Aw man. I was not prepared for that. And I think he meant it totally sincerely (at least at the moment; next week he might not remember having said it). Because what do three year olds know of using or withholding love as a way of manipulating?
And I got to thinking of how adults have kind of debauched the topic, how it's almost stereotypical now to joke about someone saying "I love you" to their date or companion when they really mean "I'd love to sleep with you." And I, personally, have had the experience of people gushing "I love you!" at me when they saw me doing some thankless arduous task that THEY were supposed to do, but "hadn't gotten around to yet."
And how hard it is to tell someone you "love" them (even sometimes in your own family), because there have been so many weird accretions to and stains on the word and the concept of "love" over the years, and it's so easily misunderstood.
And I don't know what to say about that; I don't know that we can reclaim the word and make it once again useful for a variety of things beyond feelings for immediate family or lovers. It has been, I think, trivialized, as in the old beer commercial about "I love you, man" "Yeah, well, you're not getting my last beer" (talk about love being commodified). Several weeks ago, the sermon was on the difference between love and like: that like is something for YOUR preferences, it's all about YOUR emotions and YOUR feeling good.
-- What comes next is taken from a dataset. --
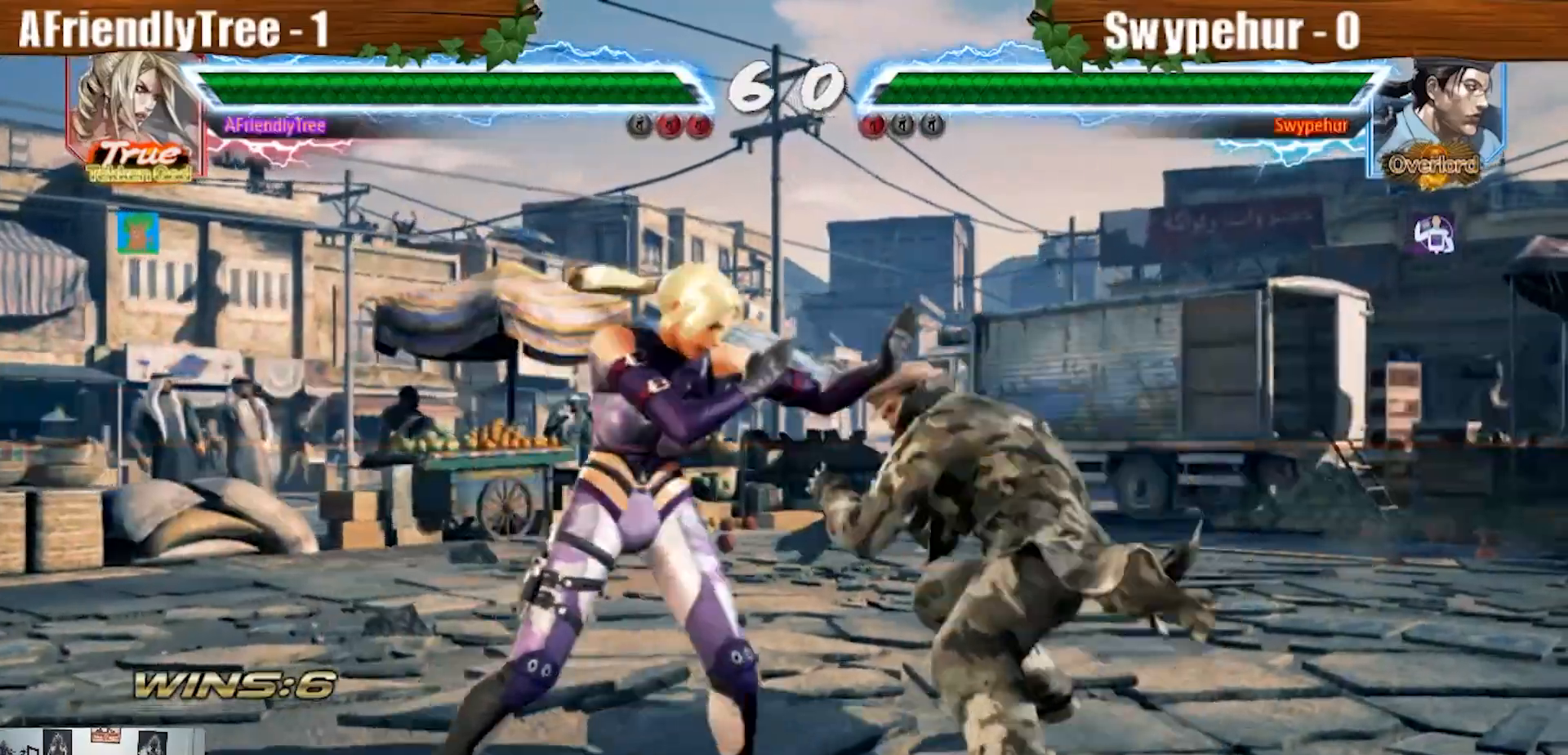
{"dt_ms": 500, "buttons": ["CIRCLE"], "left_stick": "center", "events": [[433, "left_stick", "center"]]}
But love is something different - it is what you put out to the world rather than what you take in, and that it is entirely possible to love someone without much liking them at the moment (as one of my friends has commented about her marriage: we always love each other but once in a while there are short periods of time where we don't like each other very much).
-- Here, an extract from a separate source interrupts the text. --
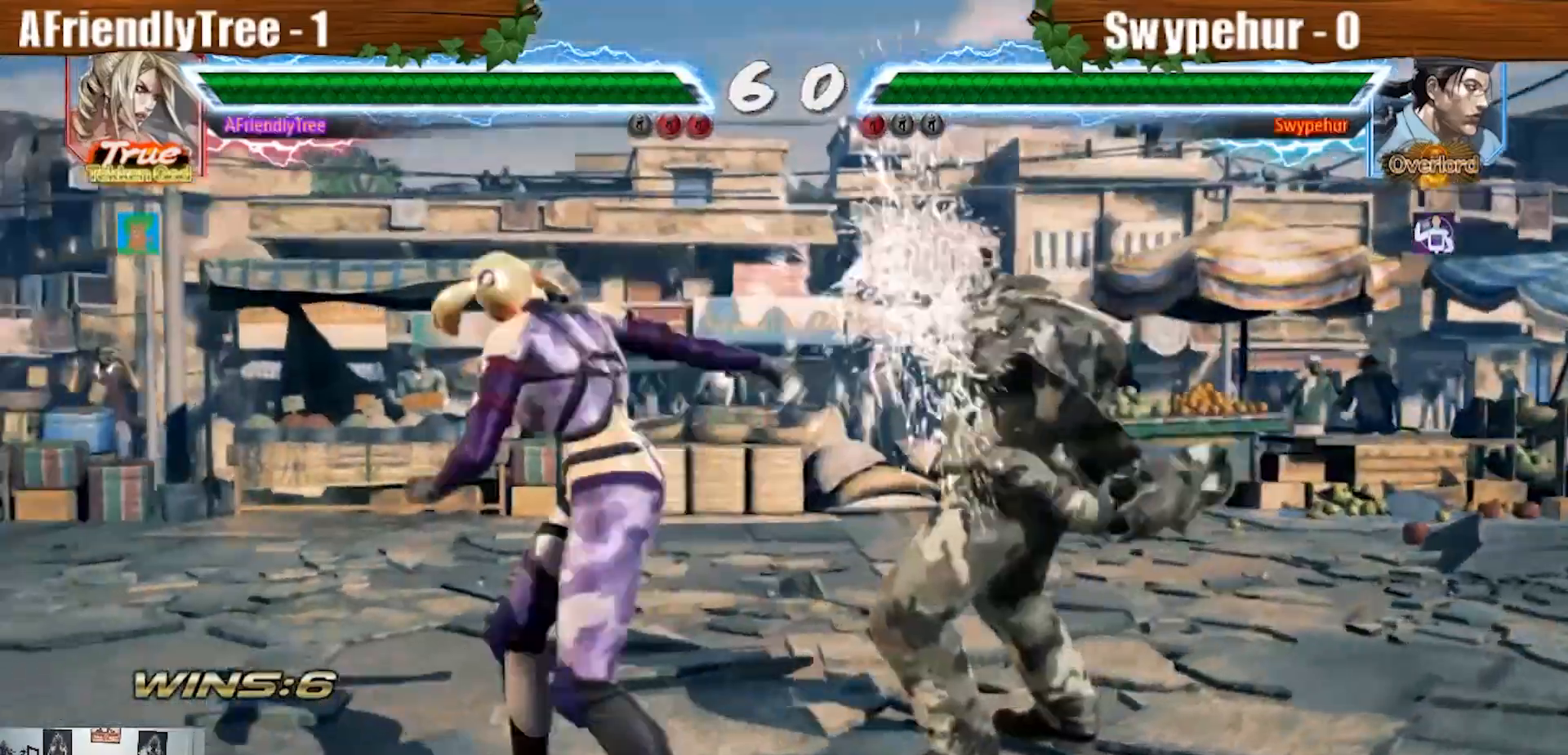
{"dt_ms": 500, "buttons": [], "left_stick": "left"}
I don't know, but sometimes I think we use "love" when we really mean "like" in this culture. And we overlook "love" sometimes when it's not something that fits into our new narrowed definition...
2 comments:
the winter quilt looks lovely. i had thought about doing one in christmas fabrics, but never got around to it.
as for your ideas about love, there is agape. if i remember correctly, it's the greek term for platonic love (or that, i love you man!, thing, lol). it is possible to love a friend, and not be romantically involved. granted, while mark and i are romantically involved now (heck, we're getting married in september, lol!), we were very good friends long before we ever got involved. agape. what a concept
So glad blogger is back up.
That was a really beautiful post.
In Greek, there was one kind of love that we would read about that I really wished we had a word for in English. This was the love for your fellow fighters, the people in whom you had utterly placed your trust. Your shield only covered half of your body; the guy next to you covered your other half. You had to trust utterly in him and hope that he would trust utterly in you so that the whole phalanx could work together.
It just seemed so much richer that a culture would have so many more kinds of love.